Another CARB sponsored study is underway with the same investigator to specifically examine asthma impacts in vulnerable communities in Southern California exposed to pollution from ports and goods movement and local industrial sources. The study will evaluate the impacts of these exposures on asthma exacerbations using similar study techniques.
Biographies
Jason G. Su: Dr. Su is a Senior Researcher and Principal Investigator in the School of Public Health at the Unveracity of California, Berkeley. He acquired his first PhD degree in Geographic Information System (GIS) at the Chinese Academy of Sciences and the second PhD in Remote Sensing at the University of Alberta in Canada. Dr. Su is also a Microsoft-certified application developer. He has two postdoctoral research experiences, one at the University of British Columbia in Vancouver, Canada and the other at the University of California, Berkeley, both in environmental health research. Dr. Su applies his GIS, remote sensing, and programming skills to process large scale land use, land cover and remote sensing data and apply mathematical and machine learning algorithms for small area variation environmental exposure modeling. Dr. Su also applies machine learning modeling and bio-statistics analysis skills in environmental epidemiology studies, especially in modeling rescue medication use through data collected through smart inhaler sensors. Dr. Su has published more than 100 peer reviewed papers in GIS, remote sensing and environmental health and has been PI or sub-award PI for grants/contracts funded by California Air Resources Board, National Institute of Environmental Health Sciences, Health Effects Institute, US EPA Star Program, California Breast Cancer Research Program, Canadian Institute of Health Research, and international organizations.
Meredith Barrett: Dr. Barrett is the Vice President of Population Health Research at ResMed, a global digital health company focused on improving outcomes in respiratory disease and sleep. She spent over 6 years as VP of Research at Propeller Health, which was acquired by ResMed in 2019, developing its clinical and population health research efforts. She was trained in population health with the Robert Wood Johnson Foundation Health & Society Postdoctoral Scholar at the University of California Berkeley School of Public Health and UC San Francisco Center for Health and Community. She completed her PhD in Ecology with a focus on global health at Duke University, where she was a National Science Foundation Graduate Research Fellow and followed lemurs for a living. Dr. Barrett is passionate about using unprecedented digital health data to understand and improve health outcomes across multiple levels: for individuals, for clinical care, and for communities. At Propeller, she leveraged data from digital inhaler sensors to generate insights about how social and environmental factors, such as air pollution and the built environment, influence spatiotemporal patterns of respiratory disease. She was a key contributor to the AIR Louisville program, a public-private partnership addressing asthma in Louisville, Kentucky.

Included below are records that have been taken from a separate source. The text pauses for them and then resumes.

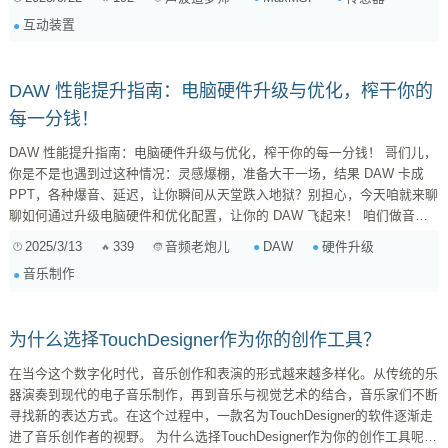
处理框架，希望能帮你高效地标准化输入，并确保Max/MSP稳定、低延迟
互动装置
地接收与处理。 核心理念：数据预处理管道与抽象层 解决问题的关键在于
建立一个健壮的“数据预处理管道”，并在Max/MSP与传感器之间引入“抽象
层”。...
DAW 性能提升指南：电脑硬件升级与优化，榨干你的
每一分钱！
DAW 性能提升指南：电脑硬件升级与优化，榨干你的每一分钱！ 哥们儿，
你是不是也遇到过这种情况：灵感爆棚，准备大干一场，结果 DAW 卡成
PPT，各种爆音、延迟，让你瞬间从天堂跌入地狱？别担心，今天咱就来聊
聊如何通过升级电脑硬件和优化配置，让你的 DAW 飞起来！ 咱们做音乐
的，DAW 就是咱的战场。它就像一匹战马，性能越强，咱就越能驰骋沙
2025/3/13
339
DAW
硬件升级
音频老炮儿
场，创作出更牛逼的作品。但如果这匹马老弱病残，那咱就只能望洋兴叹
音乐制作
了。所以，给 DAW 升级硬件，就像给战马换上更强劲的引擎和更舒适的马
鞍，让它跑得更快、更稳！ 在开始之前，咱先明确一点： 硬...
为什么选择TouchDesigner作为你的创作工具？
在当今这个数字化时代，音乐创作和表演的形式越来越多样化。从传统的乐
器演奏到现代的电子音乐制作，再到音乐与视觉艺术的结合，音乐家们不断
寻找新的表达方式。在这个过程中，一款名为TouchDesigner的软件逐渐走
进了音乐创作者的视野。 为什么选择TouchDesigner作为你的创作工具呢？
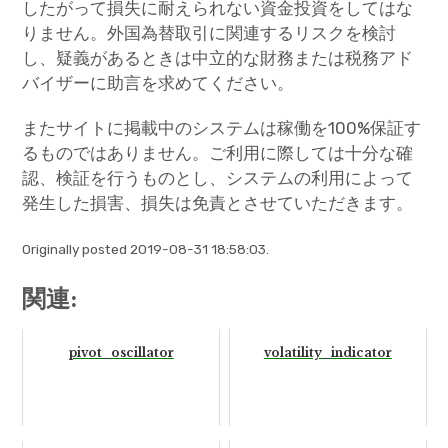
したがって損失に耐えられない資金投資をしてはな
りません。外国為替取引に関連するリスクを検討
し、疑義があるときは中立的な財務または税務アド
バイザーに助言を求めてください。
またサイトに掲載中のシステムは稼働を100%保証す
るものではありません。ご利用に際しては十分な確
認、検証を行うものとし、システムの利用によって
発生した損害、損失は免責とさせていただきます。
Originally posted 2019-08-31 18:58:03.
関連:
pivot_oscillator
volatility_indicator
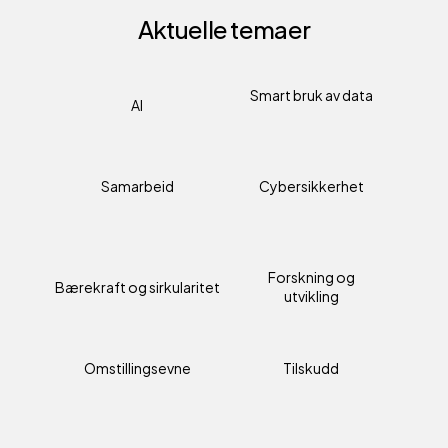
Aktuelle temaer
Smart bruk av data
AI
Samarbeid
Cybersikkerhet
Forskning og
Bærekraft og sirkularitet
utvikling
Omstillingsevne
Tilskudd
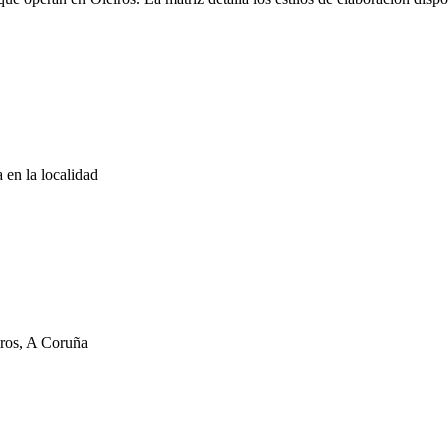
 en la localidad
iros, A Coruña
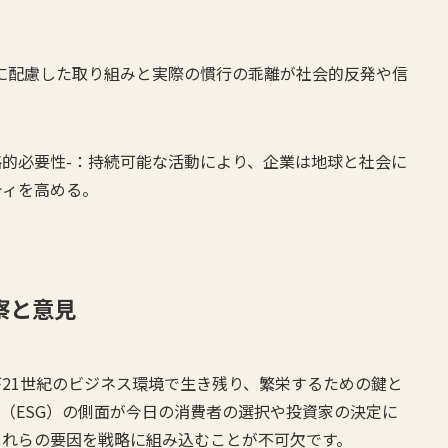
環境に配慮した取り組みと実際の慣行の乖離が社会的反発や信
戦略的必要性-：持続可能な活動により、企業は地球と社会に
ティを高める。
察と意見
21世紀のビジネス環境で生き残り、繁栄するための鍵と
（ESG）の側面が今日の消費者の選択や投資家の決定に
これらの要因を戦略に組み込むことが不可欠です。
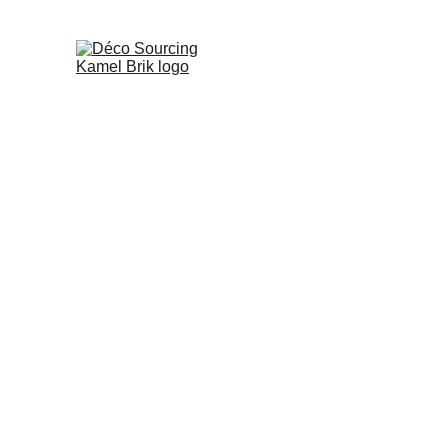
JE ME PRÉSEN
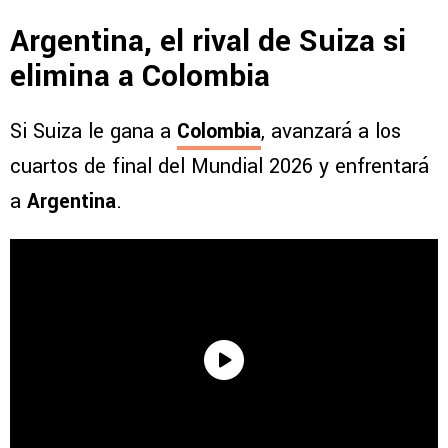
Argentina, el rival de Suiza si
elimina a Colombia
Si Suiza le gana a
Colombia
, avanzará a los
cuartos de final del Mundial 2026 y enfrentará
a
Argentina
.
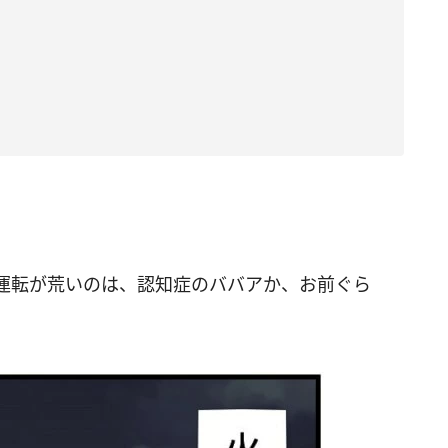
運転が荒いのは、認知症のババアか、お前ぐら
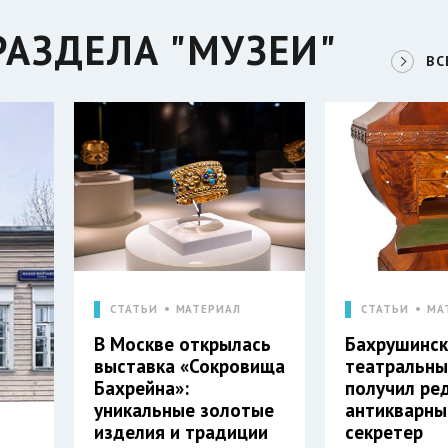
РАЗДЕЛА "МУЗЕИ"
ВС
СТАТЬИ
МАТЕРИАЛ
СТАТЬИ
МА
В Москве открылась
Бахрушинск
выставка «Сокровища
театральны
Бахрейна»:
получил ре
уникальные золотые
антикварны
изделия и традиции
секретер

Her research has been published in Science, Health Affairs, Proceedings of the National Academy of Sciences, Environmental Health Perspectives, among other journals.
Shadi Aslebagh: Dr. Aslebagh received the B.S. degree from K. N. Toosi University of Technology, Tehran, Iran in 2005, the M.S. degree from University of Central Florida (UCF), Orlando, FL, 2013, and Ph.D. degree from University of Washington (UW), Seattle, WA, in 2018, all in electrical engineering. In July 2020, she joined UC Berkeley, School of Public Health, Department of Environmental Health Sciences as a Postdoctoral Scholar and since then she has been working on CARB projects. During her years at graduate school, Shadi worked on projects funded by Jet Propulsion Laboratory (JPL), NASA and Office of Naval Research (ONR) as a research assistant and gained experience in the field of spaceborne and airborne remote sensing data analysis and algorithm development and published 10 IEEE papers in the field of remote sensing data analysis.